Perhaps this is how people have felt after being interviewed by anthropologists, revealing their life histories to a stranger while knowing that the stranger will be judging and interpreting their words and actions. We all judge, but would we be as disturbed in having our "persona" judged by an online community during a game? Do we not construct and present a "persona" in every situation, available to those in that environment for disdain or confusion or fascination or desire? Why am I so afraid of being judged if I am merely creating a "persona" on this blog, one that I can more easily transform, exchange, and destroy than the personas I have created in my other environments?

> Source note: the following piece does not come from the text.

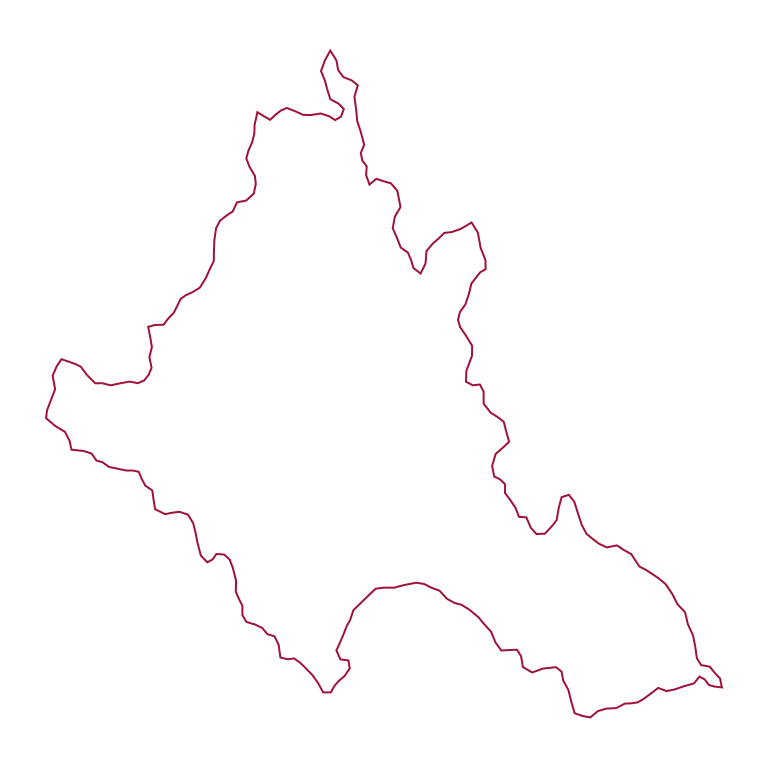 the district of Dores de Guanhães, Minas Gerais, Brazil
{"feature_id": "56859067B7417265960826", "entity_name": "Dores de Guanhães", "entity_type": "district", "adm_level": 2, "iso_a3": "BRA", "parent_name": "Brazil", "parent_adm1": "Minas Gerais", "projection": "equal_earth", "projection_center": [-42.922, -19.035], "detail": "fine", "context": "isolated", "style": "outline", "palette": "rose", "viewbox_px": 768, "rotation_deg": 0, "n_neighbors": 0, "source": "geoboundaries", "source_scale": "gbopen_adm2", "svg_char_len": 3696}
<svg xmlns="http://www.w3.org/2000/svg" viewBox="0 0 768 768"><path d="M617.0,545.4L606.8,547.4L599.0,543.7L592.5,538.8L586.5,533.8L581.8,525.0L577.8,512.9L574.3,501.7L568.8,494.8L561.6,497.2L558.6,508.4L556.7,520.0L552.6,525.4L545.0,533.6L536.6,534.1L530.8,527.8L526.4,517.4L519.0,516.8L515.5,507.9L510.0,499.6L505.0,493.0L505.1,484.2L499.8,479.2L494.2,476.5L492.1,465.9L495.7,453.9L502.9,447.6L509.1,441.8L506.2,431.4L503.8,421.9L498.0,417.3L490.8,412.8L483.6,403.7L483.6,391.6L479.9,384.5L472.8,385.3L466.0,381.7L466.3,371.2L469.1,363.4L472.0,355.8L472.2,345.8L465.8,335.4L460.1,327.1L458.0,319.7L459.9,312.2L465.4,304.3L468.8,294.4L471.4,283.6L476.2,277.3L480.3,272.2L485.6,269.3L485.5,260.2L480.6,247.8L477.9,232.7L471.6,222.5L460.5,229.0L451.5,232.1L444.3,232.9L439.2,237.9L432.3,244.1L426.5,251.0L425.5,263.5L420.6,273.5L413.4,268.0L411.3,260.6L407.9,252.6L400.7,247.5L397.1,238.2L392.7,228.2L394.9,216.5L400.5,207.0L397.3,190.8L390.9,183.3L383.4,181.2L376.3,178.8L369.5,184.6L366.1,175.0L366.7,166.3L362.3,160.5L360.8,153.0L364.2,144.8L360.5,131.0L357.2,120.9L356.2,109.8L354.4,96.8L357.8,85.3L351.6,80.3L343.5,77.2L338.2,70.2L336.4,60.4L330.3,50.6L324.9,60.4L321.0,71.0L324.9,80.6L327.1,88.9L330.3,99.2L338.5,103.6L343.8,109.0L341.0,116.7L335.1,120.1L328.9,116.1L320.6,113.5L310.6,115.1L302.9,114.8L294.9,111.1L286.8,108.0L280.7,110.6L275.1,115.1L270.1,119.8L263.7,116.1L257.4,112.2L254.6,124.7L254.3,133.7L252.2,142.2L248.5,150.4L246.3,158.4L249.5,166.8L254.9,175.9L255.8,184.1L253.7,193.7L246.3,200.5L237.0,202.4L232.7,211.5L227.4,214.9L220.0,220.7L216.1,228.2L214.4,239.8L213.9,251.5L213.8,261.1L210.2,268.2L205.8,278.1L199.9,287.6L192.4,292.2L185.9,295.2L180.7,298.8L177.6,305.1L173.9,312.6L168.3,318.4L163.6,324.7L155.1,325.0L148.2,326.8L150.4,338.3L151.9,347.1L149.4,357.1L151.6,367.8L148.6,374.9L144.2,380.4L137.9,383.2L129.7,381.6L120.7,383.2L110.8,385.3L101.9,383.2L95.3,383.3L86.9,374.9L80.8,366.7L75.5,364.1L69.7,362.0L61.5,359.2L56.7,366.3L52.6,375.7L55.1,389.2L51.0,399.9L47.0,410.4L46.1,418.2L55.4,426.1L65.0,431.9L69.6,441.0L71.5,449.7L83.6,451.0L91.5,453.5L96.5,460.6L102.5,462.2L108.9,466.9L118.0,468.8L126.3,470.5L132.8,470.5L138.7,471.8L141.7,478.9L145.2,485.5L152.3,490.5L153.5,499.3L155.1,509.2L165.2,514.2L170.9,512.9L179.5,511.8L188.1,514.7L193.2,523.2L195.4,532.0L197.4,542.4L200.9,555.6L207.3,562.3L212.6,559.5L216.4,554.0L224.1,554.5L229.6,559.5L232.8,567.8L236.1,580.6L235.8,591.6L238.9,598.9L242.4,605.7L242.4,615.1L246.4,621.9L255.3,624.6L262.2,628.0L267.5,634.2L274.5,636.3L278.6,644.7L280.4,657.5L287.9,659.3L294.0,658.4L299.9,662.5L305.1,667.5L312.0,674.6L317.8,682.6L323.2,692.4L330.8,692.4L334.3,686.1L338.6,681.1L344.4,676.2L349.7,668.6L348.5,660.5L340.4,659.3L336.4,650.5L339.4,643.9L343.4,634.6L346.7,626.1L350.1,620.1L353.4,610.2L362.0,601.8L369.2,594.8L375.7,588.7L383.8,587.7L394.2,587.7L403.0,585.3L409.5,584.0L416.2,582.7L424.2,584.0L431.4,587.7L439.4,590.6L447.1,598.9L454.8,603.1L461.3,604.7L469.4,609.7L478.4,617.2L484.3,624.3L491.1,631.7L495.4,642.3L501.3,650.5L509.7,650.0L517.0,649.7L521.1,656.3L522.9,667.0L532.2,672.5L542.8,668.6L556.1,667.2L561.6,671.7L563.2,680.5L568.4,690.0L571.1,700.9L574.6,713.2L582.9,716.1L590.3,717.4L597.9,711.1L606.4,708.6L616.1,708.1L624.8,703.6L631.8,703.3L638.0,702.3L644.5,698.3L651.3,693.2L658.2,687.9L666.5,691.1L674.5,689.5L684.4,686.1L694.0,683.4L699.5,676.6L704.8,679.5L708.9,685.0L714.7,686.6L721.9,687.4L720.0,678.4L714.8,673.0L709.8,666.7L701.2,665.1L696.9,658.3L695.3,647.1L693.1,635.6L687.8,624.0L685.1,612.3L677.3,604.0L672.6,594.5L665.5,584.0L657.8,577.7L652.3,574.1L646.0,569.9L639.3,566.5L635.3,560.3L631.3,554.2L623.5,549.8L617.0,545.4Z" fill="none" stroke="#9f1239" stroke-width="2"/></svg>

Geertz's definition of the "Western" person as a "bounded...and dynamic center of awareness" (From the Native’s Point of View) seems revealing in the context of my blogging fears, for it leaves even the transformable persona of my blog vulnerable to any other "dynamic center of awareness" who can claim that mine is not so "dynamic."
Perhaps blogging in Morocco would feel less disturbing, at least, according to Geertz, where "selfhood is never in danger," for while a Moroccan is categorized according to tribe, territory, language, religion, and family, these categories are meant to "classify him but it doesn't type him; it places him without portraying him." Essentially, one can know things about you, but a deeper experience of knowing you is "left to be filled in by the process of the interaction itself." The distinction reminds me of the Spanish verbs meaning "to know:" conocer and saber. Conocer means to be acquainted with something or someone, while saber means to have full knowledge or understanding of something. Thus, one could never use saber when talking about a person, for one can never claim to have full knowledge of a person.